Repeat verbatim what the listing holds, but not its pictures.

* [Source material]:
--

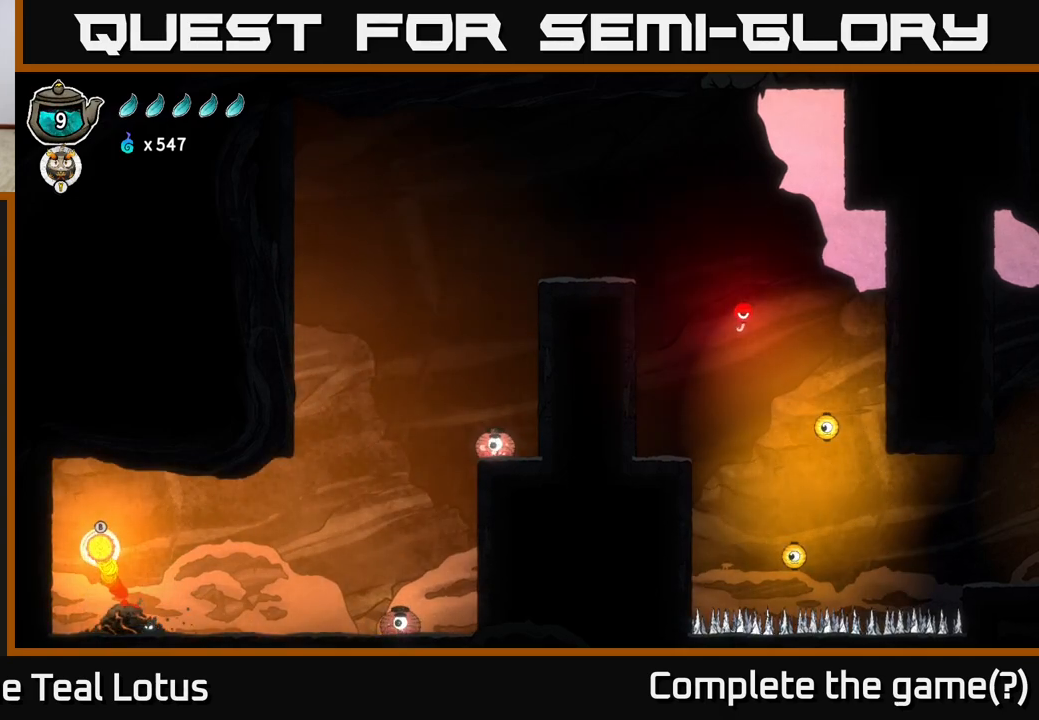
{"buttons": ["B"], "left_stick": "up-right", "right_stick": "center", "events": [[50, "left_stick", "up-left"], [367, "B", "down"], [383, "A", "up"], [483, "left_stick", "up-right"]]}
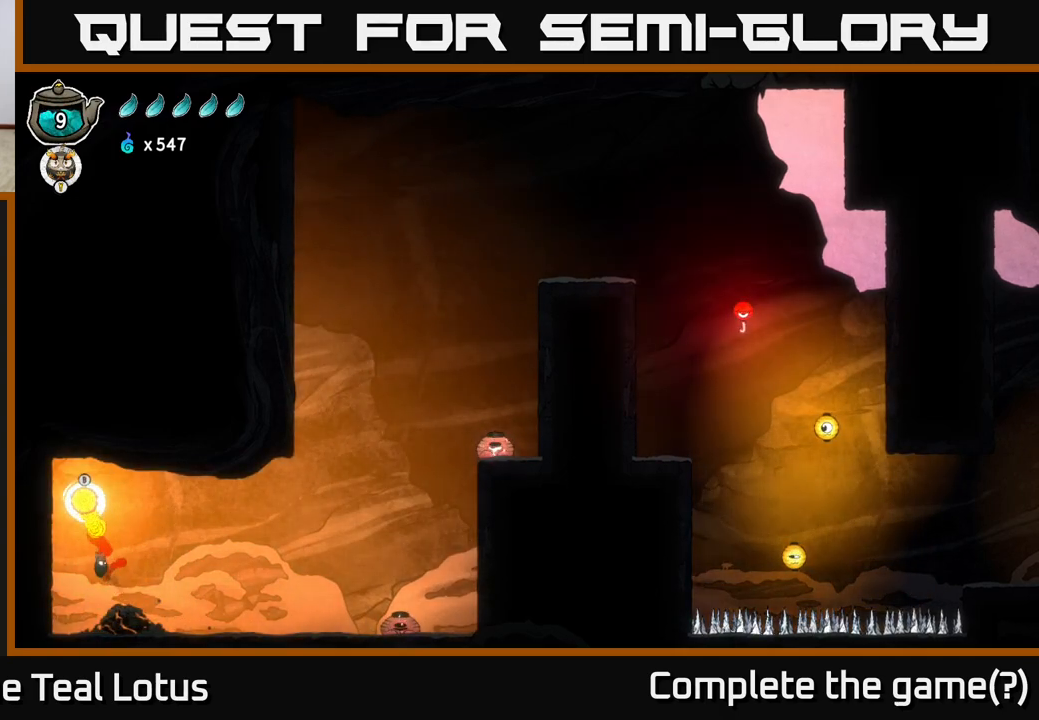
{"buttons": [], "left_stick": "left", "right_stick": "center", "events": [[217, "B", "up"], [317, "left_stick", "up-left"], [383, "left_stick", "left"]]}
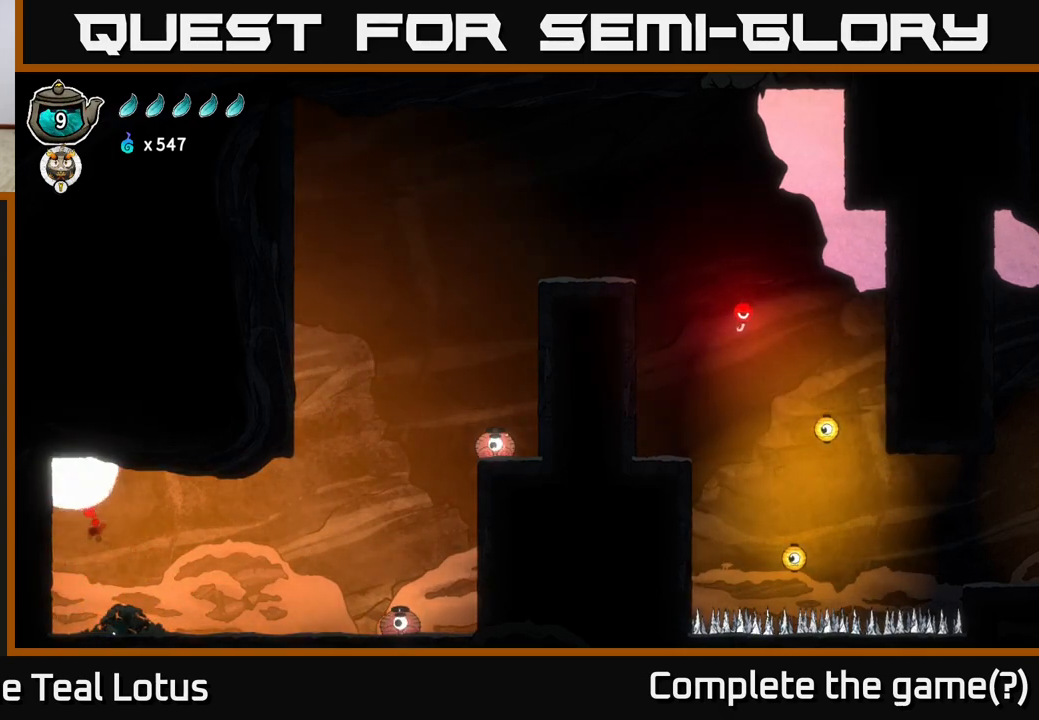
{"buttons": [], "left_stick": "center", "right_stick": "center", "events": [[300, "left_stick", "up"], [350, "left_stick", "right"], [483, "left_stick", "center"]]}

--

* [Solution]:
{"buttons": ["B"], "left_stick": "up-right", "right_stick": "center", "events": [[50, "left_stick", "up-left"], [367, "B", "down"], [383, "A", "up"], [483, "left_stick", "up-right"]]}
{"buttons": [], "left_stick": "left", "right_stick": "center", "events": [[217, "B", "up"], [317, "left_stick", "up-left"], [383, "left_stick", "left"]]}
{"buttons": [], "left_stick": "center", "right_stick": "center", "events": [[300, "left_stick", "up"], [350, "left_stick", "right"], [483, "left_stick", "center"]]}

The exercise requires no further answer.